***** Testo

Juve, senza Cristiano non si canta messa? Troppo poco per essere vero!

di Valerio Vitali |

Cosa ci ha lasciato in eredità Benevento – Juve? Un bel nulla. Rispetto alle gare contro Crotone e Hellas Verona un bel passo indietro. Se in quei pareggi la sfortuna dei gol annullati e i legni colpiti potevano rappresentare un’attenuante, contro i campani nulla di tutto questo. A primo impatto è sembrato che i bianconeri senza Cristiano Ronaldo non siano in grado di imporre il proprio gioco e il dominio degli anni passati.

Oltre a un Morata in ottimo stato, nulla da registrare, se non il solito Dybala, avulso dal gioco e ormai indifendibile. Il numero 10, chiamato alla prova “da dieci” contro un Benevento neopromosso e che lotta per salvarsi, ha fatto un’altra gara da 5 in pagella. Troppo poco per giustificarlo e per giustificare quel rinnovo di contratto tanto atteso soprattutto dall’argentino che non è davvero mai entrato in palla durante la stagione.

**********

**Le tue istruzioni:** Scrivi il seguito dell'articolo sulla partita Benevento – Juve, riprendendo subito dopo l'ultima frase.

***** Voci fornite

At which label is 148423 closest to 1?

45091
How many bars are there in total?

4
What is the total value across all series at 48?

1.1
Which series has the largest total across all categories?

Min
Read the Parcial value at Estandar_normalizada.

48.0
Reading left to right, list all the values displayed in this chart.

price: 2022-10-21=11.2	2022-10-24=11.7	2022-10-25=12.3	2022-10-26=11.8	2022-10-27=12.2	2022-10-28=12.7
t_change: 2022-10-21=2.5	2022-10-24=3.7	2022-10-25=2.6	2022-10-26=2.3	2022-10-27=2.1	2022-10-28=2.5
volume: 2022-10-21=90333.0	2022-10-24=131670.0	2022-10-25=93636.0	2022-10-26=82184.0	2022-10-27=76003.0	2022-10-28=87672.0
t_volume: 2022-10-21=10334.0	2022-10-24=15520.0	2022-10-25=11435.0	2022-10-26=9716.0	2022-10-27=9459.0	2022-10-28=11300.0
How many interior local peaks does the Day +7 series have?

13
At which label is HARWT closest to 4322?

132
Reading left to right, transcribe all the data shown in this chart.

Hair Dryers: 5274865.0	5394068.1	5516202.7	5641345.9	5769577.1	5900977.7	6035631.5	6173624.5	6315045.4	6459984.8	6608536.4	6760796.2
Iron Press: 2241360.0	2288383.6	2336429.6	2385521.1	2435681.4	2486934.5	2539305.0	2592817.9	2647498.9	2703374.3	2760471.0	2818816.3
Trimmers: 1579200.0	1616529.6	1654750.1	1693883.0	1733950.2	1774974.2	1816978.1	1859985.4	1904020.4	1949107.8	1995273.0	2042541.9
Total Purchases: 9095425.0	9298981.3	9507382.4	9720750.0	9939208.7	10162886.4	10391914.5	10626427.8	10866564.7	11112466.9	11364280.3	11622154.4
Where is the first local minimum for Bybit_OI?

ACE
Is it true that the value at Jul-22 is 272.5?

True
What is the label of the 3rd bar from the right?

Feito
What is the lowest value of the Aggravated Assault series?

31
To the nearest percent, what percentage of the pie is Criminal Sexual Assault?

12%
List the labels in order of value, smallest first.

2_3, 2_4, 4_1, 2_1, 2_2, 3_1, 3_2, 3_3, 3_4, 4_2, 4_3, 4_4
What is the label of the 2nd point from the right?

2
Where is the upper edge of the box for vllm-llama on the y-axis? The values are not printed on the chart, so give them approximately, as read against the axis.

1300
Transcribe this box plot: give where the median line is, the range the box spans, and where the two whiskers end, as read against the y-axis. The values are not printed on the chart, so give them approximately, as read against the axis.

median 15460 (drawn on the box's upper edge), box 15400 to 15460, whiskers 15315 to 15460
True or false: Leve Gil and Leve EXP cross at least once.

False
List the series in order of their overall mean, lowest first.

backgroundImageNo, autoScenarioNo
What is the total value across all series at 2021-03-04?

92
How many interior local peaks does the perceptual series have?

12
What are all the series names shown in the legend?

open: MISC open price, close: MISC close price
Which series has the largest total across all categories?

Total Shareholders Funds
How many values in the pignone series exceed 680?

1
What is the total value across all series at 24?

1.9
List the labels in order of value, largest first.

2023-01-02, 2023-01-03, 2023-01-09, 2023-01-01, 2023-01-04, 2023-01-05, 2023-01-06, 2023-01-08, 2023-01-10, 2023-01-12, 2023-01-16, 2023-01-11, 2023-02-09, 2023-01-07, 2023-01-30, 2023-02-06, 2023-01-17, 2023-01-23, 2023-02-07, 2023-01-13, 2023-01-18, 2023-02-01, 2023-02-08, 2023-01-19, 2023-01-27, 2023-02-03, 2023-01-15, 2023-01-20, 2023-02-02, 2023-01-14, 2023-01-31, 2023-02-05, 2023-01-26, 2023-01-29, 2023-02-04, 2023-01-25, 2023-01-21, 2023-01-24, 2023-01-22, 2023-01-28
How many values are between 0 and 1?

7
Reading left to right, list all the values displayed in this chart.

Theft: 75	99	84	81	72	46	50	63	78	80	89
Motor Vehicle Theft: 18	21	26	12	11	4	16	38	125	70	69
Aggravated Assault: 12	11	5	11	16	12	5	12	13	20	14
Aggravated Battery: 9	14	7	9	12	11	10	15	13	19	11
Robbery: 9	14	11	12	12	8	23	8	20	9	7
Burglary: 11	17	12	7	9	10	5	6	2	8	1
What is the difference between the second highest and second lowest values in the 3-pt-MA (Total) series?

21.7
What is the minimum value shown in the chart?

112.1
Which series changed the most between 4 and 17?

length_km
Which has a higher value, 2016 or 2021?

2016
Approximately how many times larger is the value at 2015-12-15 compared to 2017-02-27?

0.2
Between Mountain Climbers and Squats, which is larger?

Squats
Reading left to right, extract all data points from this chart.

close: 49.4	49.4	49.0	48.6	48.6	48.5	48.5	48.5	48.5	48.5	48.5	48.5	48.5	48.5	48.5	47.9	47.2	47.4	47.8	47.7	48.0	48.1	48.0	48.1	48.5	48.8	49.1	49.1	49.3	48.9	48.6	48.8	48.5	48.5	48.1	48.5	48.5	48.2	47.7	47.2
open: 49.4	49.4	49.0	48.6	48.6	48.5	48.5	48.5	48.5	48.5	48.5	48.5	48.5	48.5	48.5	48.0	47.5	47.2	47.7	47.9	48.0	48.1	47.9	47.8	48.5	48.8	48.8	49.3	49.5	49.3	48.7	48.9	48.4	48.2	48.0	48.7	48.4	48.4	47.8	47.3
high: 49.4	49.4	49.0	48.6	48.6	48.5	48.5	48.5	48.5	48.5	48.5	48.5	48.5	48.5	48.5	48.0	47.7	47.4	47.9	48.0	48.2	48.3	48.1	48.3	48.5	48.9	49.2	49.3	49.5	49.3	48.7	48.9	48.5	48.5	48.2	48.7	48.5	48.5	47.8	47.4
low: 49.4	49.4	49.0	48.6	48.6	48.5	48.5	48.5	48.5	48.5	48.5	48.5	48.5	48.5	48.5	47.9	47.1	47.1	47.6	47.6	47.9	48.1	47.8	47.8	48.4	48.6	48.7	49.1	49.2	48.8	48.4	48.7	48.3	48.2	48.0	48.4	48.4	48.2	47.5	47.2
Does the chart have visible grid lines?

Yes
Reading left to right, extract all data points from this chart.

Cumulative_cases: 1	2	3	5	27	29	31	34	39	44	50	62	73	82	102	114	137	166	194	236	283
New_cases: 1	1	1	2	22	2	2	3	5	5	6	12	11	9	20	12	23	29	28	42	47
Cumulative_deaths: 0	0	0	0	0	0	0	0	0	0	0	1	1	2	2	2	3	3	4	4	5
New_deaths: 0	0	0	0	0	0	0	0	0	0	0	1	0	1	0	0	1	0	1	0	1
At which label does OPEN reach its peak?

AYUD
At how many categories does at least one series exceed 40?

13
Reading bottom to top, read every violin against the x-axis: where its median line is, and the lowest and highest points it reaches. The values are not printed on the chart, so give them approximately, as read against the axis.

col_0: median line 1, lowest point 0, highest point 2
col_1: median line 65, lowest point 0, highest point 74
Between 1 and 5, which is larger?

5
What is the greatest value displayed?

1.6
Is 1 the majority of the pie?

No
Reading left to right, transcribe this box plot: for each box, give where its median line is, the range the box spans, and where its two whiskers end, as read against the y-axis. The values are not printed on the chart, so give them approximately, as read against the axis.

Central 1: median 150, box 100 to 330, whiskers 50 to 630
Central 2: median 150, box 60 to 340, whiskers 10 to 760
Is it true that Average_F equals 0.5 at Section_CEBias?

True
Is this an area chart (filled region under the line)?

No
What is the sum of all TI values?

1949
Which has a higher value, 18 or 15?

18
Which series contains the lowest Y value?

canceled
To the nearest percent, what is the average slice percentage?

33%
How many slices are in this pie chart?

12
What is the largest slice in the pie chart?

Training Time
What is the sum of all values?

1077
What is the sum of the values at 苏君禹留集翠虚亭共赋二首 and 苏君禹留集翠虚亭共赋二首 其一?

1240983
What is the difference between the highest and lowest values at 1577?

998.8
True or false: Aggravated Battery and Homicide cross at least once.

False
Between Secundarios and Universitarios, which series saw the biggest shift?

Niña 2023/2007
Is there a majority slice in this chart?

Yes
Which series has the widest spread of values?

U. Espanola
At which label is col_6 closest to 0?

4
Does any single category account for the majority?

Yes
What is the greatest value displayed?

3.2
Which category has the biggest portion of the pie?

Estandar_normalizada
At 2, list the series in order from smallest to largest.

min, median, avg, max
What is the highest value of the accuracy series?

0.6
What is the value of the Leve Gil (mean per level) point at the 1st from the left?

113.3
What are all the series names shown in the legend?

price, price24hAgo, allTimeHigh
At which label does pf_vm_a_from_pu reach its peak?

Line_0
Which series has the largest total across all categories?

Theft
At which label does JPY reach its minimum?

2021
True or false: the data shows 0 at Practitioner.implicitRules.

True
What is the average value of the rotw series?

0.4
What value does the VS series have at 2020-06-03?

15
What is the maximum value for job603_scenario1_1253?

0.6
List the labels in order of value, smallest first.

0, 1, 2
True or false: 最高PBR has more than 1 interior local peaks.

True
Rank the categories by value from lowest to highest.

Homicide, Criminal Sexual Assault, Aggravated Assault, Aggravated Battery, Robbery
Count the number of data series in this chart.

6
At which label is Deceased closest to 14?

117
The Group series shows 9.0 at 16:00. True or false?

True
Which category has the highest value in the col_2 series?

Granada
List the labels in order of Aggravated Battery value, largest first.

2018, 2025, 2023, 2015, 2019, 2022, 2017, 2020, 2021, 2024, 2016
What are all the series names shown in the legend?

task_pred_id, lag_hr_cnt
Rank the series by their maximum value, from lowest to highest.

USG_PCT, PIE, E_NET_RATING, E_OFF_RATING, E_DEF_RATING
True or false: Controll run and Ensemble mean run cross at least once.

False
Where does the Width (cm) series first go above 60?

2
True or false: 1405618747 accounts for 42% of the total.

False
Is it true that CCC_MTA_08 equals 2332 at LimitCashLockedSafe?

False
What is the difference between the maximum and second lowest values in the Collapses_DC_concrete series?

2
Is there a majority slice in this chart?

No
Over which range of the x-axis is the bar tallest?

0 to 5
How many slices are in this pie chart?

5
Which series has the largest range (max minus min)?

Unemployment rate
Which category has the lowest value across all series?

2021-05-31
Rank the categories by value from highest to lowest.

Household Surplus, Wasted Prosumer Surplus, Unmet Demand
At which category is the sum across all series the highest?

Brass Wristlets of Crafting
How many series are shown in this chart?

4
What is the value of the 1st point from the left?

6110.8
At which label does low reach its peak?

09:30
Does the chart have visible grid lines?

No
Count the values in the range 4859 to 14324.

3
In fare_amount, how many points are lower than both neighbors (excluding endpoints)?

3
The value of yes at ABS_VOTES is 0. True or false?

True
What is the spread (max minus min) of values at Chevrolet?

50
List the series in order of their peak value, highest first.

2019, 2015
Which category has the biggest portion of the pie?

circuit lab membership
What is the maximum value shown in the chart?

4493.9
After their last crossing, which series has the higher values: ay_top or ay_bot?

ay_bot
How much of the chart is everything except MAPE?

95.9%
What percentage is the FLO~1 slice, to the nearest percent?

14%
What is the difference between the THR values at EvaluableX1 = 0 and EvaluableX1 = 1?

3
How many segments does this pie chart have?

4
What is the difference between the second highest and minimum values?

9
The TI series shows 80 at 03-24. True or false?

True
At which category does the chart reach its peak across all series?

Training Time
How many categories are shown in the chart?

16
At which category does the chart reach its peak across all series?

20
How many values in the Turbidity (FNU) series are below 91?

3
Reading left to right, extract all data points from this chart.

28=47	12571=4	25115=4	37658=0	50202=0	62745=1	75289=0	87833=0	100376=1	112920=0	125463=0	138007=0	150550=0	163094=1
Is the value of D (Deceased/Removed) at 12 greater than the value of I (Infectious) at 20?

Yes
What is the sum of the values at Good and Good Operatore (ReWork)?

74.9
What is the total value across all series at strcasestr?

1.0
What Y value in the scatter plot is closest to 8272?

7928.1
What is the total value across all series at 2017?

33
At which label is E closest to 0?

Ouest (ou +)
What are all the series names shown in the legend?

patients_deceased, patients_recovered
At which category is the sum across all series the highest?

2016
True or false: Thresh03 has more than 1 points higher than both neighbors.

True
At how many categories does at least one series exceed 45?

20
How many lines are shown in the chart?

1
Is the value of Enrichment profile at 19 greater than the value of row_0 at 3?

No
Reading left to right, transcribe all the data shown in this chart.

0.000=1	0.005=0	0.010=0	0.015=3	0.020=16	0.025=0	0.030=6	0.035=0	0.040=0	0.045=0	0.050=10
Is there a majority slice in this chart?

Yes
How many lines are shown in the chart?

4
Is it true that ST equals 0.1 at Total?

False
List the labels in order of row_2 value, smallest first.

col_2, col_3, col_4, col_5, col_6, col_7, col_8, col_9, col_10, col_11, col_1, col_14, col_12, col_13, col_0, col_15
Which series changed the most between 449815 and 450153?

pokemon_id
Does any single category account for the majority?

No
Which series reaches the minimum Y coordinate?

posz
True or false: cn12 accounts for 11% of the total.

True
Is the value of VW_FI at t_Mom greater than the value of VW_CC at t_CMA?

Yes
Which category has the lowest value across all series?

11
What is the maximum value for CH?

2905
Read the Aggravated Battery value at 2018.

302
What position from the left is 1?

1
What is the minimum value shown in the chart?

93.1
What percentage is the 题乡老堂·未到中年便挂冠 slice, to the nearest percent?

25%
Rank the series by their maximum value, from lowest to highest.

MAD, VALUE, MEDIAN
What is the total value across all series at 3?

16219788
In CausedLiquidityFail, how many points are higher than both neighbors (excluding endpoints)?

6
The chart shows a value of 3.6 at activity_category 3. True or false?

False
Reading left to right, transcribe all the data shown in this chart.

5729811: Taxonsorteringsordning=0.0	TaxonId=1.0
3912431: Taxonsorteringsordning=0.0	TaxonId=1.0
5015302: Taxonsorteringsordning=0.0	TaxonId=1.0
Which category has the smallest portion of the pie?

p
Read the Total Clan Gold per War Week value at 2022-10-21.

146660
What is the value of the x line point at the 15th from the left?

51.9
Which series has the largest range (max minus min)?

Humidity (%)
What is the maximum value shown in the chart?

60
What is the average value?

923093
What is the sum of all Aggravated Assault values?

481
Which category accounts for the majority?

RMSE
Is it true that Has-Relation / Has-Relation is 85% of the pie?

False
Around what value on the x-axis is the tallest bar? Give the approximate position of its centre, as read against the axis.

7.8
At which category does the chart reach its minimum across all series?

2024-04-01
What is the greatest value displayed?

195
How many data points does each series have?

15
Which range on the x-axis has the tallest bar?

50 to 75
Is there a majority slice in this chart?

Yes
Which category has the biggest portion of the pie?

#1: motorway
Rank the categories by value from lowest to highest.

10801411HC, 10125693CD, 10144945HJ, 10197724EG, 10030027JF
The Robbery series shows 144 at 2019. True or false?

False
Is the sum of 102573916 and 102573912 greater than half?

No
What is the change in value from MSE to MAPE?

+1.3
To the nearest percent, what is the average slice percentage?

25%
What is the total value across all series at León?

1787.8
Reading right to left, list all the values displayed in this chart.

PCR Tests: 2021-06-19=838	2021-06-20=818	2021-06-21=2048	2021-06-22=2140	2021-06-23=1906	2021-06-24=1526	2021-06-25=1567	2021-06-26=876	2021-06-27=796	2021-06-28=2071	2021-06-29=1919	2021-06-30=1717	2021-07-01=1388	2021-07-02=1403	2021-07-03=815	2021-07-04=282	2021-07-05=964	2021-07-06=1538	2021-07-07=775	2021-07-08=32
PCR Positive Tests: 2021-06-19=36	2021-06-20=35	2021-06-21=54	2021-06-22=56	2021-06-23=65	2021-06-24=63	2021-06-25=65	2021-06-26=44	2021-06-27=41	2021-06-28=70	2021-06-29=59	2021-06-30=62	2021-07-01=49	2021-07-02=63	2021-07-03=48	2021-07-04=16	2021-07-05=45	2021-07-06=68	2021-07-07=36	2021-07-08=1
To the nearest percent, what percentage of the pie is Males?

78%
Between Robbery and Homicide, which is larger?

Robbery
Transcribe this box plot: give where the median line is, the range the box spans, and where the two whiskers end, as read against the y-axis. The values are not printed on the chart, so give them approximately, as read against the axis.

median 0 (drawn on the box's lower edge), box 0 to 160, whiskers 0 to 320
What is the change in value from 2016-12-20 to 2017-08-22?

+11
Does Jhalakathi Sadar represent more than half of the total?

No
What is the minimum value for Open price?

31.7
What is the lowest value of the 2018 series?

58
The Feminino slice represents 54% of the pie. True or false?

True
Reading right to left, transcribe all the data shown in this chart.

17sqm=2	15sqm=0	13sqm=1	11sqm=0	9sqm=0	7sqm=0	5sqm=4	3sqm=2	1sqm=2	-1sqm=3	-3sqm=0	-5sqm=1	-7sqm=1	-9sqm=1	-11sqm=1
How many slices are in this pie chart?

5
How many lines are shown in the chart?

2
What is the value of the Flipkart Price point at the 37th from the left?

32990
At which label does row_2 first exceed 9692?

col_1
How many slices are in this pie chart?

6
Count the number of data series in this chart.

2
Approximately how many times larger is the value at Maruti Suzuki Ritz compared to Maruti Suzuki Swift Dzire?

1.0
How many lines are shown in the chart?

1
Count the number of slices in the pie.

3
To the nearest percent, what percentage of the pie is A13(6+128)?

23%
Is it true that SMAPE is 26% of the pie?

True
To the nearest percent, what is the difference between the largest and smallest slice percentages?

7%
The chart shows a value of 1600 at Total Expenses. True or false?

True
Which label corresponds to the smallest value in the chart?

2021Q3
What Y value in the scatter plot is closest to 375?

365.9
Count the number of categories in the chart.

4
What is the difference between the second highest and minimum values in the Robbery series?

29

**********

**La soluzione:**
Dopo gli 1-1 contro Crotone e Verona, un altro pareggio che lascia l’amaro in bocca e che toglie 2 punti nella lotta scudetto. Già qualcuno comincia a non crederci più, a maggior ragione dopo che la concorrenza sta viaggiando a buoni ritmi. L’importante è che non smettano di crederci all’interno della Continassa dove servirà ritrovarsi e ricompattarsi, prima nelle motivazioni e poi nelle qualità, che ci sono tutte, per fare un proseguo di stagione degno di nota. Servirà essere al top anche senza Cristiano. Per dimostrare di essere ancora i più forti. Ma servirà innanzitutto che ci creda lo spogliatoio, per non rendere vana un’annata che è appena cominciata e non puo’ dirsi già terminata.